JOB: Put every line of text from the items below into a JSON list of strings, one string per line and no entries for blank lines. Keep the pictures out of the answer.

Stored items:
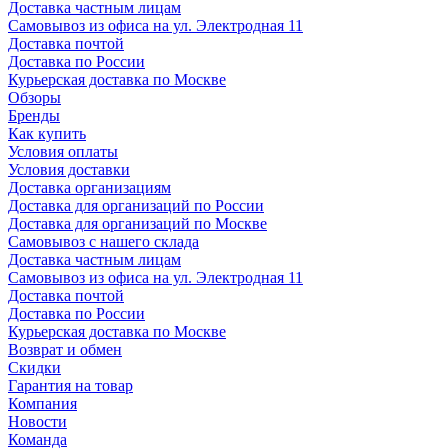
Доставка частным лицам
Самовывоз из офиса на ул. Электродная 11
Доставка почтой
Доставка по России
Курьерская доставка по Москве
Обзоры
Бренды
Как купить
Условия оплаты
Условия доставки
Доставка организациям
Доставка для организаций по России
Доставка для организаций по Москве
Самовывоз с нашего склада
Доставка частным лицам
Самовывоз из офиса на ул. Электродная 11
Доставка почтой
Доставка по России
Курьерская доставка по Москве
Возврат и обмен
Скидки
Гарантия на товар
Компания
Новости
Команда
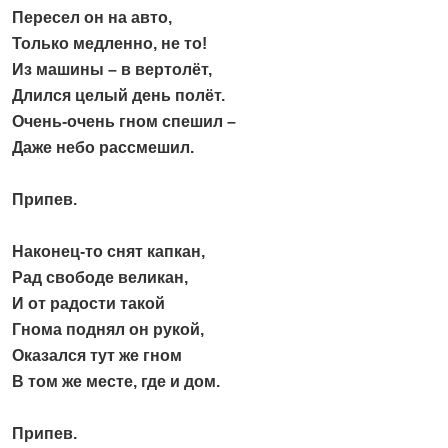
Пересел он на авто,
Только медленно, не то!
Из машины – в вертолёт,
Длился целый день полёт.
Очень-очень гном спешил –
Даже небо рассмешил.
Припев.
Наконец-то снят капкан,
Рад свободе великан,
И от радости такой
Гнома поднял он рукой,
Оказался тут же гном
В том же месте, где и дом.
Припев.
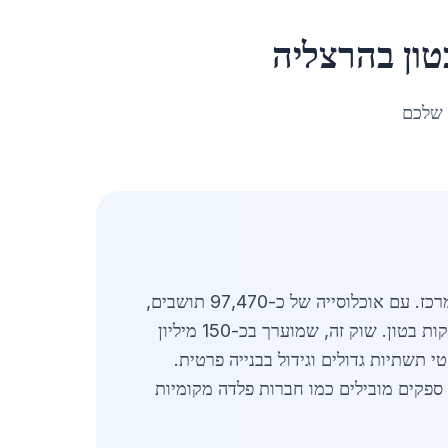
טון
ב
הרצליה
 שלכם
מעודכן לאפריל 2026: רשתות ברזל ליציקות בטון בהרצליה מהוות מרכיב חיוני בשוק הבנייה המקומי באזור המרכז. עם אוכלוסייה של כ-97,470 תושבים,
הרצליה ממשיכה להתפתח כמרכז עסקי ומגורים מתקדם, מה שמגביר את הביקוש לרשתות ברזל איכותיות ליציקות בטון. שוק זה, שמוערך בכ-150 מיליון
ה קודמת, בעיקר בגלל פרויקטי תשתיות גדולים וגידול בבנייה פרטית.
 ספקים מובילים כמו חברות פלדה מקומיות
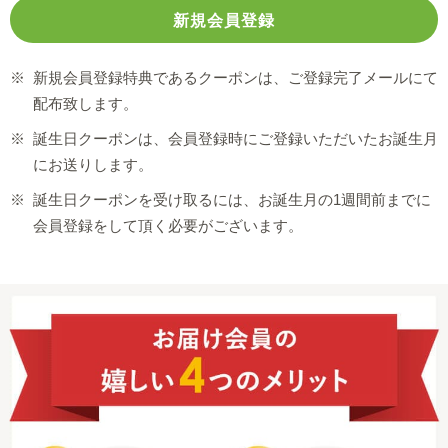
※
新規会員登録特典であるクーポンは、ご登録完了メールにて
配布致します。
※
誕生日クーポンは、会員登録時にご登録いただいたお誕生月
にお送りします。
※
誕生日クーポンを受け取るには、お誕生月の1週間前までに
会員登録をして頂く必要がございます。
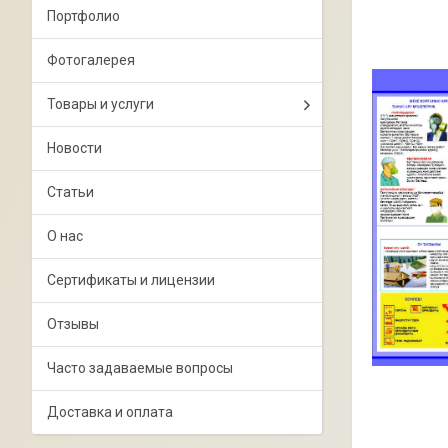
Портфолио
Фотогалерея
Товары и услуги
Новости
Статьи
О нас
Сертификаты и лицензии
Отзывы
Часто задаваемые вопросы
Доставка и оплата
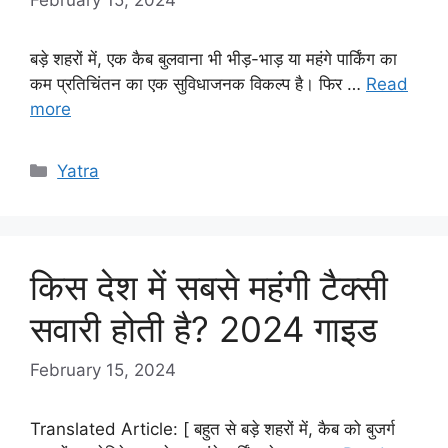
बड़े शहरों में, एक कैब बुलवाना भी भीड़-भाड़ या महंगे पार्किंग का
कम प्रतिचिंतन का एक सुविधाजनक विकल्प है। फिर …
Read
more
Categories
Yatra
किस देश में सबसे महंगी टैक्सी
सवारी होती है? 2024 गाइड
February 15, 2024
Translated Article: [ बहुत से बड़े शहरों में, कैब को बुजर्ग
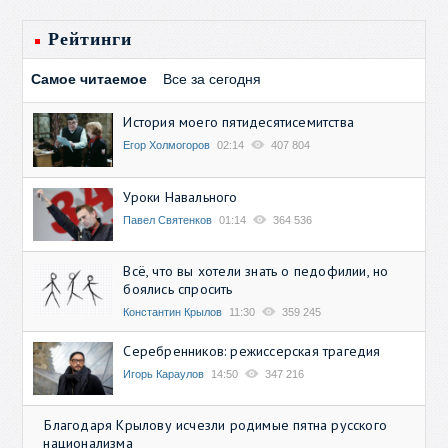
Рейтинги
Самое читаемое
Все за сегодня
История моего пятидесятисемитства
Егор Холмогоров
02:14
407 804
Уроки Навального
Павел Святенков
01:14
364 536
Всё, что вы хотели знать о педофилии, но
боялись спросить
Константин Крылов
11:30
359 245
Серебренников: режиссерская трагедия
Игорь Караулов
14:50
347 216
Благодаря Крылову исчезли родимые пятна русского
национализма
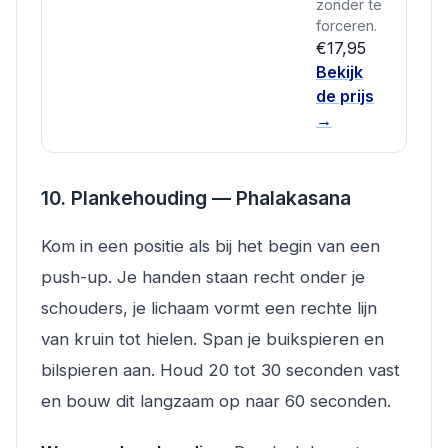
zonder te
forceren.
€17,95
Bekijk
de prijs
→
10. Plankehouding — Phalakasana
Kom in een positie als bij het begin van een
push-up. Je handen staan recht onder je
schouders, je lichaam vormt een rechte lijn
van kruin tot hielen. Span je buikspieren en
bilspieren aan. Houd 20 tot 30 seconden vast
en bouw dit langzaam op naar 60 seconden.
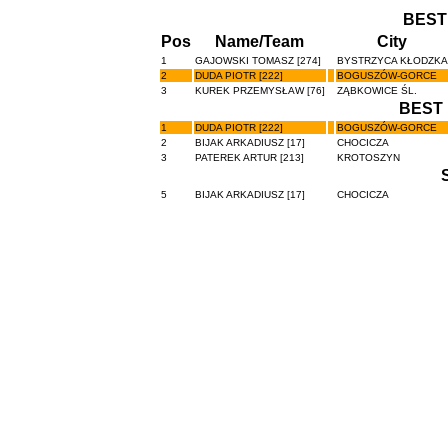
BEST
Pos
Name/Team
City
1
GAJOWSKI TOMASZ [274]
BYSTRZYCA KŁODZKA
2
DUDA PIOTR [222]
BOGUSZÓW-GORCE
3
KUREK PRZEMYSŁAW [76]
ZĄBKOWICE ŚL.
BEST 
1
DUDA PIOTR [222]
BOGUSZÓW-GORCE
2
BIJAK ARKADIUSZ [17]
CHOCICZA
3
PATEREK ARTUR [213]
KROTOSZYN
5
BIJAK ARKADIUSZ [17]
CHOCICZA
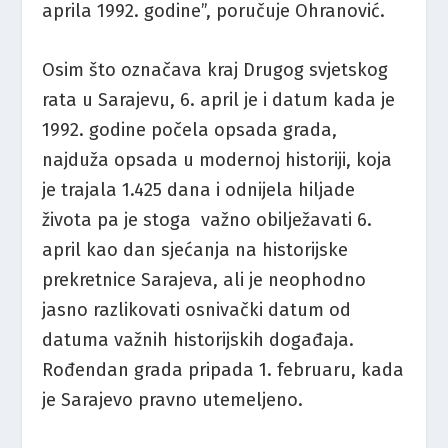
aprila 1992. godine”, poručuje Ohranović.
Osim što označava kraj Drugog svjetskog
rata u Sarajevu, 6. april je i datum kada je
1992. godine počela opsada grada,
najduža opsada u modernoj historiji, koja
je trajala 1.425 dana i odnijela hiljade
života pa je stoga važno obilježavati 6.
april kao dan sjećanja na historijske
prekretnice Sarajeva, ali je neophodno
jasno razlikovati osnivački datum od
datuma važnih historijskih događaja.
Rođendan grada pripada 1. februaru, kada
je Sarajevo pravno utemeljeno.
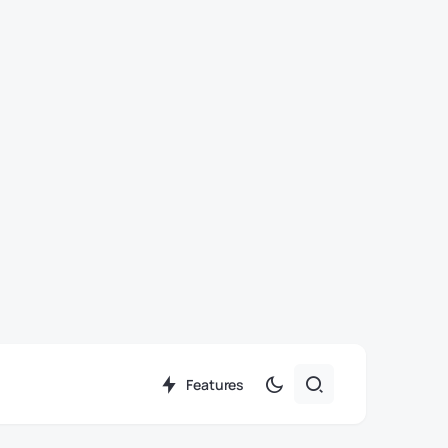
Features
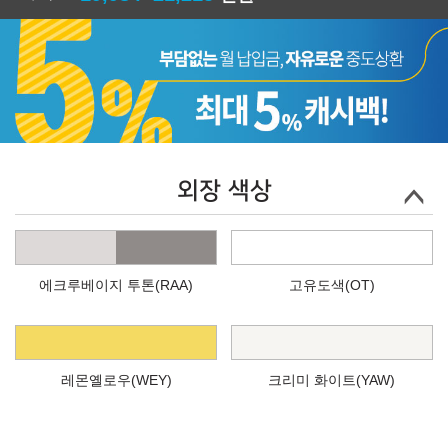
외장 색상
에크루베이지 투톤(RAA)
고유도색(OT)
레몬옐로우(WEY)
크리미 화이트(YAW)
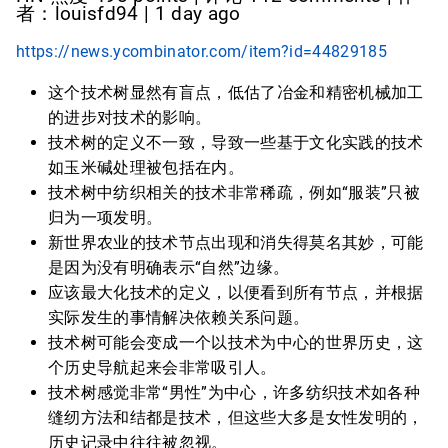
者：louisfd94 | 1 day ago
https://news.ycombinator.com/item?id=44829185
这个技术树显然有盲点，低估了冶金和精密机械加工
的进步对技术的影响。
技术树的定义不一致，导致一些基于文化实践的技术
如玉米碱处理被包括在内。
技术树中纺织相关的技术非常稀疏，例如“服装”只被
归为一项发明。
新世界农业的技术节点出现和消失得莫名其妙，可能
是因为没有明确表示“自然”边缘。
应该最大化技术的定义，以便看到所有节点，并根据
实际发生的事情解决依赖关系问题。
技术树可能会变成一个以技术为中心的世界历史，这
个历史导航起来会非常吸引人。
技术树感觉非常“男性”为中心，许多纺织技术如各种
缝纫方法和结都是技术，但这些大多是女性发明的，
历史记录中往往被忽视。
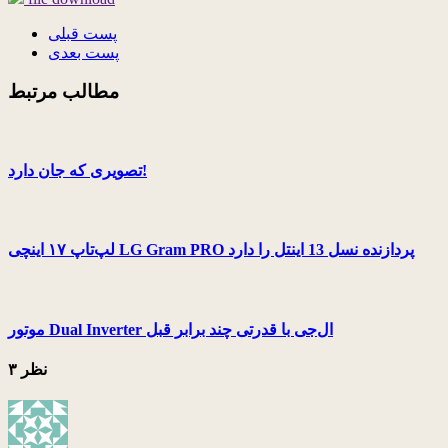
پست قبلی
پست بعدی
مطالب مرتبط
تصویری که جان دارد!
لپ‌تاپ ۱۷ اینچی LG Gram PRO پردازنده نسل 13 اینتل را دارد
موتور Dual Inverter ال‌جی با قدرتی چند برابر قبل
۳ نظر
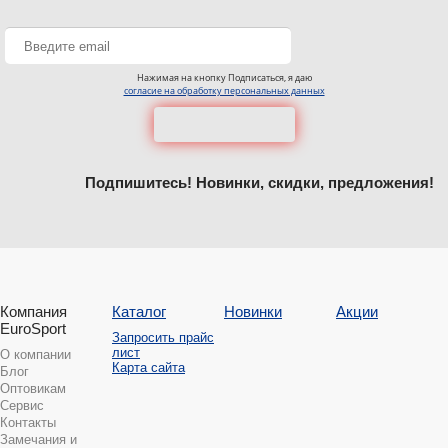
Нажимая на кнопку Подписаться, я даю
согласие на обработку персональных данных
Подпишитесь! Новинки, скидки, предложения!
Компания
Каталог
Новинки
Акции
EuroSport
Запросить прайс
лист
О компании
Карта сайта
Блог
Оптовикам
Сервис
Контакты
Замечания и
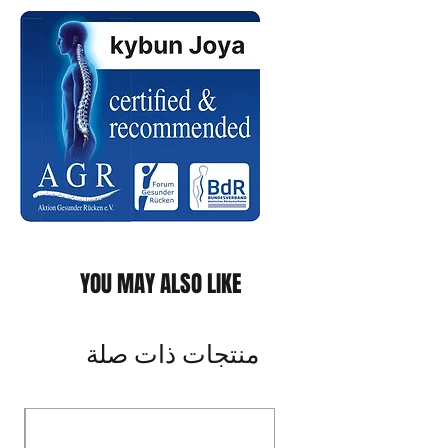
YOU MAY ALSO LIKE
منتجات ذات صلة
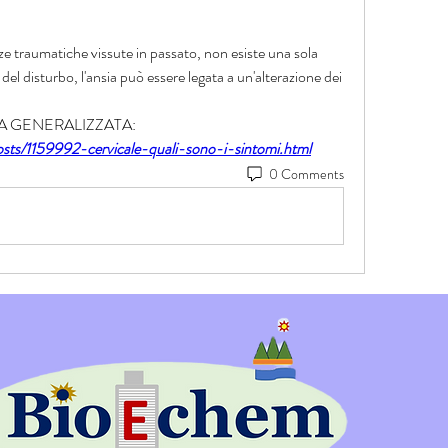
ze traumatiche vissute in passato, non esiste una sola 
el disturbo, l'ansia può essere legata a un'alterazione dei 
NSIA GENERALIZZATA:
sts/1159992-cervicale-quali-sono-i-sintomi.html
0 Comments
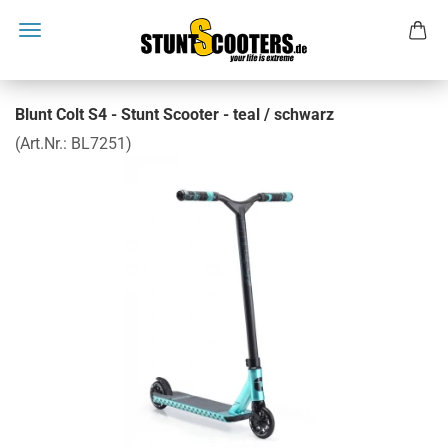
Blunt Colt S4 - Stunt Scooter - teal / schwarz
(Art.Nr.:
BL7251
)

SOLUTION BELOW:
[
  "Доставка частным лицам",
  "Самовывоз из офиса на ул. Электродная 11",
  "Доставка почтой",
  "Доставка по России",
  "Курьерская доставка по Москве",
  "Обзоры",
  "Бренды",
  "Как купить",
  "Условия оплаты",
  "Условия доставки",
  "Доставка организациям",
  "Доставка для организаций по России",
  "Доставка для организаций по Москве",
  "Самовывоз с нашего склада",
  "Доставка частным лицам",
  "Самовывоз из офиса на ул. Электродная 11",
  "Доставка почтой",
  "Доставка по России",
  "Курьерская доставка по Москве",
  "Возврат и обмен",
  "Скидки",
  "Гарантия на товар",
  "Компания",
  "Новости",
  "Команда",
  "Пересел он на авто,",
  "Только медленно, не то!",
  "Из машины – в вертолёт,",
  "Длился целый день полёт.",
  "Очень-очень гном спешил –",
  "Даже небо рассмешил.",
  "Припев.",
  "Наконец-то снят капкан,",
  "Рад свободе великан,",
  "И от радости такой",
  "Гнома поднял он рукой,",
  "Оказался тут же гном",
  "В том же месте, где и дом.",
  "Припев.",
  "טון",
  "ב",
  "הרצליה",
  " שלכם",
  "מעודכן לאפריל 2026: רשתות ברזל ליציקות בטון בהרצליה מהוות מרכיב חיוני בשוק הבנייה המקומי באזור המרכז. עם אוכלוסייה של כ-97,470 תושבים,",
  "הרצליה ממשיכה להתפתח כמרכז עסקי ומגורים מתקדם, מה שמגביר את הביקוש לרשתות ברזל איכותיות ליציקות בטון. שוק זה, שמוערך בכ-150 מיליון",
  "ה קודמת, בעיקר בגלל פרויקטי תשתיות גדולים וגידול בבנייה פרטית.",
  " ספקים מובילים כמו חברות פלדה מקומיות",
  "※",
  "新規会員登録特典であるクーポンは、ご登録完了メールにて",
  "配布致します。",
  "※",
  "誕生日クーポンは、会員登録時にご登録いただいたお誕生月",
  "にお送りします。",
  "※",
  "誕生日クーポンを受け取るには、お誕生月の1週間前までに",
  "会員登録をして頂く必要がございます。",
  "Портфолио",
  "Фотогалерея",
  "Товары и услуги",
  "Новости",
  "Статьи",
  "О нас",
  "Сертификаты и лицензии",
  "Отзывы",
  "Часто задаваемые вопросы",
  "Доставка и оплата",
  "बड़े शहरों में, एक कैब बुलवाना भी भीड़-भाड़ या महंगे पार्किंग का",
  "कम प्रतिचिंतन का एक सुविधाजनक विकल्प है। फिर …",
  "Read",
  "more",
  "Categories",
  "Yatra",
  "किस देश में सबसे महंगी टैक्सी",
  "सवारी होती है? 2024 गाइड",
  "February 15, 2024",
  "Translated Article: [ बहुत से बड़े शहरों में, कैब को बुजर्ग",
  "Рейтинги",
  "Самое читаемое",
  "Все за сегодня",
  "История моего пятидесятисемитства",
  "Егор Холмогоров",
  "02:14",
  "407 804",
  "Уроки Навального",
  "Павел Святенков",
  "01:14",
  "364 536",
  "Всё, что вы хотели знать о педофилии, но",
  "боялись спросить",
  "Константин Крылов",
  "11:30",
  "359 245",
  "Серебренников: режиссерская трагедия",
  "Игорь Караулов",
  "14:50",
  "347 216",
  "Благодаря Крылову исчезли родимые пятна русского",
  "национализма",
  "zonder te",
  "forceren.",
  "€17,95",
  "Bekijk",
  "de prijs",
  "→",
  "10. Plankehouding — Phalakasana",
  "Kom in een positie als bij het begin van een",
  "push-up. Je handen staan recht onder je",
  "schouders, je lichaam vormt een rechte lijn",
  "van kruin tot hielen. Span je buikspieren en",
  "bilspieren aan. Houd 20 tot 30 seconden vast",
  "en bouw dit langzaam op naar 60 seconden.",
  "BEST",
  "Pos",
  "Name/Team",
  "City",
  "1",
  "GAJOWSKI TOMASZ [274]",
  "BYSTRZYCA KŁODZKA",
  "2",
  "DUDA PIOTR [222]",
  "BOGUSZÓW-GORCE",
  "3",
  "KUREK PRZEMYSŁAW [76]",
  "ZĄBKOWICE ŚL.",
  "BEST ",
  "1",
  "DUDA PIOTR [222]",
  "BOGUSZÓW-GORCE",
  "2",
  "BIJAK ARKADIUSZ [17]",
  "CHOCICZA",
  "3",
  "PATEREK ARTUR [213]",
  "KROTOSZYN",
  "5",
  "BIJAK ARKADIUSZ [17]",
  "CHOCICZA",
  "aprila 1992. godine”, poručuje Ohranović.",
  "Osim što označava kraj Drugog svjetskog",
  "rata u Sarajevu, 6. april je i datum kada je",
  "1992. godine počela opsada grada,",
  "najduža opsada u modernoj historiji, koja",
  "je trajala 1.425 dana i odnijela hiljade",
  "života pa je stoga važno obilježavati 6.",
  "april kao dan sjećanja na historijske",
  "prekretnice Sarajeva, ali je neophodno",
  "jasno razlikovati osnivački datum od",
  "datuma važnih historijskih događaja.",
  "Rođendan grada pripada 1. februaru, kada",
  "je Sarajevo pravno utemeljeno.",
  "Features",
  "외장 색상",
  "에크루베이지 투톤(RAA)",
  "고유도색(OT)",
  "레몬옐로우(WEY)",
  "크리미 화이트(YAW)",
  "者：louisfd94 | 1 day ago",
  "https://news.ycombinator.com/item?id=44829185",
  "这个技术树显然有盲点，低估了冶金和精密机械加工",
  "的进步对技术的影响。",
  "技术树的定义不一致，导致一些基于文化实践的技术",
  "如玉米碱处理被包括在内。",
  "技术树中纺织相关的技术非常稀疏，例如“服装”只被",
  "归为一项发明。",
  "新世界农业的技术节点出现和消失得莫名其妙，可能",
  "是因为没有明确表示“自然”边缘。",
  "应该最大化技术的定义，以便看到所有节点，并根据",
  "实际发生的事情解决依赖关系问题。",
  "技术树可能会变成一个以技术为中心的世界历史，这",
  "个历史导航起来会非常吸引人。",
  "技术树感觉非常“男性”为中心，许多纺织技术如各种",
  "缝纫方法和结都是技术，但这些大多是女性发明的，",
  "历史记录中往往被忽视。",
  "پست قبلی",
  "پست بعدی",
  "مطالب مرتبط",
  "تصویری که جان دارد!",
  "لپ‌تاپ ۱۷ اینچی LG Gram PRO پردازنده نسل 13 اینتل را دارد",
  "موتور Dual Inverter ال‌جی با قدرتی چند برابر قبل",
  "۳ نظر",
  "Нажимая на кнопку Подписаться, я даю",
  "согласие на обработку персональных данных",
  "Подпишитесь! Новинки, скидки, предложения!",
  "Компания",
  "Каталог",
  "Новинки",
  "Акции",
  "EuroSport",
  "Запросить прайс",
  "лист",
  "О компании",
  "Карта сайта",
  "Блог",
  "Оптовикам",
  "Сервис",
  "Контакты",
  "Замечания и",
  "YOU MAY ALSO LIKE",
  "منتجات ذات صلة",
  "ze traumatiche vissute in passato, non esiste una sola ",
  "el disturbo, l'ansia può essere legata a un'alterazione dei ",
  "NSIA GENERALIZZATA:",
  "sts/1159992-cervicale-quali-sono-i-sintomi.html",
  "0 Comments",
  "Blunt Colt S4 - Stunt Scooter - teal / schwarz",
  "(Art.Nr.:",
  "BL7251",
  ")"
]